Written by Roy Ingente
Habing Silong unfolds as a suspended landscape of memory, labor, and transformation—an expansive 12ft x 30ft installation that reimagines the vernacular language of Cebuano banig weaving within a contemporary spatial context. Hovering between shelter and sculpture, the work evokes the idea of a “silong,” a space beneath—both literal and metaphorical—where stories, histories, and lived experiences are held. Through its scale and tactility, the installation invites viewers to step into an environment that is at once intimate and communal, foregrounding the enduring cultural intelligence embedded in traditional weaving practices.

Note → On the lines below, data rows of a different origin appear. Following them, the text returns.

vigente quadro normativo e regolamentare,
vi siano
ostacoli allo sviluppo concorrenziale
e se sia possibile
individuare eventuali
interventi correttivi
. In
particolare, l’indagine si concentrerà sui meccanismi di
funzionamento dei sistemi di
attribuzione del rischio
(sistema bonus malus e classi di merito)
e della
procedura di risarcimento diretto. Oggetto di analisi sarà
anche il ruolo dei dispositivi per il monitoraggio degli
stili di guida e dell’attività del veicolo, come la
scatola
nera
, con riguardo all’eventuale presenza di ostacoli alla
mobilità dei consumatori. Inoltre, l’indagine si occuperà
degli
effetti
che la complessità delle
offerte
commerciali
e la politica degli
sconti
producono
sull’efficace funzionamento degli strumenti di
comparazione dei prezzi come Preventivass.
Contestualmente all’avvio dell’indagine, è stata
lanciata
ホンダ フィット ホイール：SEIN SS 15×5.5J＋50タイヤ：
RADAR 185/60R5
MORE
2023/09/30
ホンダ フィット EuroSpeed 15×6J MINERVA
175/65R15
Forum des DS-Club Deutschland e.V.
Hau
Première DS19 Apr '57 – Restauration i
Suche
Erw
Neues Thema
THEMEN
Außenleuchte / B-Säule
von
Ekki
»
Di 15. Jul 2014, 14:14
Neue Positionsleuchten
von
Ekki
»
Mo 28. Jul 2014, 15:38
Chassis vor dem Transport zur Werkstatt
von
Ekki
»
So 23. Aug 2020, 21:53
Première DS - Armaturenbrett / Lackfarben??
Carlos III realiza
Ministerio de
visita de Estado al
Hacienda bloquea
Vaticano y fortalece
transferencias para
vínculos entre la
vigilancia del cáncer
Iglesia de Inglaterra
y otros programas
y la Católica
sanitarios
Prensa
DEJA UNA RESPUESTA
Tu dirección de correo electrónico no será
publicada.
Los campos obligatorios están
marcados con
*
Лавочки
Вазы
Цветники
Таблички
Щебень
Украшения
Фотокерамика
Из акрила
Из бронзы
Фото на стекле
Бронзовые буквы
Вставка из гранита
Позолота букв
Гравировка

At the heart of this work lies the Cebuano banig, a practice rooted in intergenerational knowledge, rhythm, and resilience. By translating this technique into an architectural, hanging form, the artists challenge the boundaries between craft and contemporary art. The meticulous interlacing of discarded materials—food wrappers, plastic sachets, sacks—does not merely replicate traditional patterns but extends them into a new material vocabulary. These remnants of consumption are recontextualized, shifting from objects of disposability into carriers of meaning, thereby asserting the relevance of indigenous methodologies in addressing present-day ecological urgencies.


The collaborative dimension of Habing Silong is equally vital to its significance. Conceived as a thesis project by Robin Michael Canucot, Frances Clairre Dolar, Kylle Adrianne Llaneta, and Angel Villahermosa - graduating multimedia arts students-and-creatives of the Cebu Institute of Technology-University, with the objectives in developing an installation that emerges from a dynamic exchange between academic inquiry and community knowledge. The involvement of local TLE teachers as subject matter experts grounds the project in pedagogical rigor, while the co-creation with the weavers of the Rise Above Foundation Cebu ensures authenticity and continuity of practice. Based in Guadalupe, Cebu City, these weavers bring not only technical expertise but also lived narratives of adaptation, ingenuity, and survival through upcycling.

Launched on April 23, 2026 at The Kabilin Center under the stewardship of the Ramon Aboitiz Foundation Inc., Habing Silong finds resonance within a space dedicated to elevating community appreciation through art, design, culture, and heritage. This institutional context deepens the work’s curatorial framing, situating it within broader conversations on cultural preservation and innovation- allowing the weavers themselves in developing an appreciation, not only to the body of work and creative output, but towards themselves and their journey as practitioners of the Sugbuanon Design Culture.



The Habing Silong stands as a compelling testament to the possibilities of convergence—between tradition and innovation, waste and worth, individual authorship and collective making—urging audiences to reconsider not only the materials they discard, but also the cultural knowledge systems that continue to sustain and transform communities.